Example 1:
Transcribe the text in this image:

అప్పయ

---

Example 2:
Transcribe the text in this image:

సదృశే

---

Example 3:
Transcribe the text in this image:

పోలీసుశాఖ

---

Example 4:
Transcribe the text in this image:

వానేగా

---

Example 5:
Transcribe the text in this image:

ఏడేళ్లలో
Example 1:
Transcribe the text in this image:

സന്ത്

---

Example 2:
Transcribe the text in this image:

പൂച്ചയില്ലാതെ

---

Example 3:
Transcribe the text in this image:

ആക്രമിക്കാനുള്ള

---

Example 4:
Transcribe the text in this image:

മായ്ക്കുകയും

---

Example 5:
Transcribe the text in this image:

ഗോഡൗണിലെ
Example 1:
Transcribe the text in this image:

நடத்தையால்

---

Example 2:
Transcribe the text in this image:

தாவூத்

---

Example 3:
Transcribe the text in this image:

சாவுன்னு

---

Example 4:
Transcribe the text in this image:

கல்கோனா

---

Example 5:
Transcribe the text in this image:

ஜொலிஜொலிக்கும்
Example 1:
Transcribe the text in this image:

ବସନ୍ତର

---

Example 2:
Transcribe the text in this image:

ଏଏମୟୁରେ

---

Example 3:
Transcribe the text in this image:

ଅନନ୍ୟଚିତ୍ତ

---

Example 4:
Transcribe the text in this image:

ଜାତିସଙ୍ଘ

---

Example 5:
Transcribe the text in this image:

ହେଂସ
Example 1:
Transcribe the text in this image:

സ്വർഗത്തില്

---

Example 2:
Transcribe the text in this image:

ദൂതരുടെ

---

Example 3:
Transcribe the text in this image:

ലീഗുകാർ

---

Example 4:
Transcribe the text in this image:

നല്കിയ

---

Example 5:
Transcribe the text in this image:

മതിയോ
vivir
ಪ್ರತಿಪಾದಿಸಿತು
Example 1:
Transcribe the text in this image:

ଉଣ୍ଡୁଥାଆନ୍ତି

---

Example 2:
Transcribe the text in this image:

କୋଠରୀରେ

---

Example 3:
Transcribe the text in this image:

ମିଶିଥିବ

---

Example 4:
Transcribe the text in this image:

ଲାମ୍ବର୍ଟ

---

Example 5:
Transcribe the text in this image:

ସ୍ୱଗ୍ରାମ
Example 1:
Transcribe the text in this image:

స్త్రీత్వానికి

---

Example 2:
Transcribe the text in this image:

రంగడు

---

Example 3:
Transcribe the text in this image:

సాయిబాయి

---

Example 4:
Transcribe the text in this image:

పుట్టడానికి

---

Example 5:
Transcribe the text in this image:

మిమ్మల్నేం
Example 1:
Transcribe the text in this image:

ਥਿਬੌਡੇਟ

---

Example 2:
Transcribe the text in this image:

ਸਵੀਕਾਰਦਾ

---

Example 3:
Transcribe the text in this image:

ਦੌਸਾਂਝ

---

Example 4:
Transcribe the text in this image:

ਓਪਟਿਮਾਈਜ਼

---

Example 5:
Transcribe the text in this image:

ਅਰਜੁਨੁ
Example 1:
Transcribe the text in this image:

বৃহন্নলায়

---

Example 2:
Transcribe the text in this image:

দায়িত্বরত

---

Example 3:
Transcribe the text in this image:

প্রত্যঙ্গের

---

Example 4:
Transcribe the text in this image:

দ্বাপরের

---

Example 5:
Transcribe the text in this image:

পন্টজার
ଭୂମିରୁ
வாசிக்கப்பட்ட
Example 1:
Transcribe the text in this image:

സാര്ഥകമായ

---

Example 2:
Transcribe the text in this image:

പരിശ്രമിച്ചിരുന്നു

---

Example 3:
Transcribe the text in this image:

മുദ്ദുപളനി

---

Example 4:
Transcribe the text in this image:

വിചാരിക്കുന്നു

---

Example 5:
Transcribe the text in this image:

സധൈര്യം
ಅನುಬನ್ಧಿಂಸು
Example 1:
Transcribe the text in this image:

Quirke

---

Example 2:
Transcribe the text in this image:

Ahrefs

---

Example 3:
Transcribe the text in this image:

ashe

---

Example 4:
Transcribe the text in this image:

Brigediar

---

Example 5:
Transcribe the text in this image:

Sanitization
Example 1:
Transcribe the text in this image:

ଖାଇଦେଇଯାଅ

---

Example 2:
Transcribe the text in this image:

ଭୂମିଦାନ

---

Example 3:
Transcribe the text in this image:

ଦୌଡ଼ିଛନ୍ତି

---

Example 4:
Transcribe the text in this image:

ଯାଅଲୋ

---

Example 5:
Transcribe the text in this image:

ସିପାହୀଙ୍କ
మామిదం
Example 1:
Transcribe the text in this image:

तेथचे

━━━━━━━━━━━━━━━━━━━━

**WORK TO BE COMPLETED**
Take the entries above and copy them out exactly.

**TASK SOLUTION**
Example 1:
Transcribe the text in this image:

అప్పయ

---

Example 2:
Transcribe the text in this image:

సదృశే

---

Example 3:
Transcribe the text in this image:

పోలీసుశాఖ

---

Example 4:
Transcribe the text in this image:

వానేగా

---

Example 5:
Transcribe the text in this image:

ఏడేళ్లలో
Example 1:
Transcribe the text in this image:

സന്ത്

---

Example 2:
Transcribe the text in this image:

പൂച്ചയില്ലാതെ

---

Example 3:
Transcribe the text in this image:

ആക്രമിക്കാനുള്ള

---

Example 4:
Transcribe the text in this image:

മായ്ക്കുകയും

---

Example 5:
Transcribe the text in this image:

ഗോഡൗണിലെ
Example 1:
Transcribe the text in this image:

நடத்தையால்

---

Example 2:
Transcribe the text in this image:

தாவூத்

---

Example 3:
Transcribe the text in this image:

சாவுன்னு

---

Example 4:
Transcribe the text in this image:

கல்கோனா

---

Example 5:
Transcribe the text in this image:

ஜொலிஜொலிக்கும்
Example 1:
Transcribe the text in this image:

ବସନ୍ତର

---

Example 2:
Transcribe the text in this image:

ଏଏମୟୁରେ

---

Example 3:
Transcribe the text in this image:

ଅନନ୍ୟଚିତ୍ତ

---

Example 4:
Transcribe the text in this image:

ଜାତିସଙ୍ଘ

---

Example 5:
Transcribe the text in this image:

ହେଂସ
Example 1:
Transcribe the text in this image:

സ്വർഗത്തില്

---

Example 2:
Transcribe the text in this image:

ദൂതരുടെ

---

Example 3:
Transcribe the text in this image:

ലീഗുകാർ

---

Example 4:
Transcribe the text in this image:

നല്കിയ

---

Example 5:
Transcribe the text in this image:

മതിയോ
vivir
ಪ್ರತಿಪಾದಿಸಿತು
Example 1:
Transcribe the text in this image:

ଉଣ୍ଡୁଥାଆନ୍ତି

---

Example 2:
Transcribe the text in this image:

କୋଠରୀରେ

---

Example 3:
Transcribe the text in this image:

ମିଶିଥିବ

---

Example 4:
Transcribe the text in this image:

ଲାମ୍ବର୍ଟ

---

Example 5:
Transcribe the text in this image:

ସ୍ୱଗ୍ରାମ
Example 1:
Transcribe the text in this image:

స్త్రీత్వానికి

---

Example 2:
Transcribe the text in this image:

రంగడు

---

Example 3:
Transcribe the text in this image:

సాయిబాయి

---

Example 4:
Transcribe the text in this image:

పుట్టడానికి

---

Example 5:
Transcribe the text in this image:

మిమ్మల్నేం
Example 1:
Transcribe the text in this image:

ਥਿਬੌਡੇਟ

---

Example 2:
Transcribe the text in this image:

ਸਵੀਕਾਰਦਾ

---

Example 3:
Transcribe the text in this image:

ਦੌਸਾਂਝ

---

Example 4:
Transcribe the text in this image:

ਓਪਟਿਮਾਈਜ਼

---

Example 5:
Transcribe the text in this image:

ਅਰਜੁਨੁ
Example 1:
Transcribe the text in this image:

বৃহন্নলায়

---

Example 2:
Transcribe the text in this image:

দায়িত্বরত

---

Example 3:
Transcribe the text in this image:

প্রত্যঙ্গের

---

Example 4:
Transcribe the text in this image:

দ্বাপরের

---

Example 5:
Transcribe the text in this image:

পন্টজার
ଭୂମିରୁ
வாசிக்கப்பட்ட
Example 1:
Transcribe the text in this image:

സാര്ഥകമായ

---

Example 2:
Transcribe the text in this image:

പരിശ്രമിച്ചിരുന്നു

---

Example 3:
Transcribe the text in this image:

മുദ്ദുപളനി

---

Example 4:
Transcribe the text in this image:

വിചാരിക്കുന്നു

---

Example 5:
Transcribe the text in this image:

സധൈര്യം
ಅನುಬನ್ಧಿಂಸು
Example 1:
Transcribe the text in this image:

Quirke

---

Example 2:
Transcribe the text in this image:

Ahrefs

---

Example 3:
Transcribe the text in this image:

ashe

---

Example 4:
Transcribe the text in this image:

Brigediar

---

Example 5:
Transcribe the text in this image:

Sanitization
Example 1:
Transcribe the text in this image:

ଖାଇଦେଇଯାଅ

---

Example 2:
Transcribe the text in this image:

ଭୂମିଦାନ

---

Example 3:
Transcribe the text in this image:

ଦୌଡ଼ିଛନ୍ତି

---

Example 4:
Transcribe the text in this image:

ଯାଅଲୋ

---

Example 5:
Transcribe the text in this image:

ସିପାହୀଙ୍କ
మామిదం
Example 1:
Transcribe the text in this image:

तेथचे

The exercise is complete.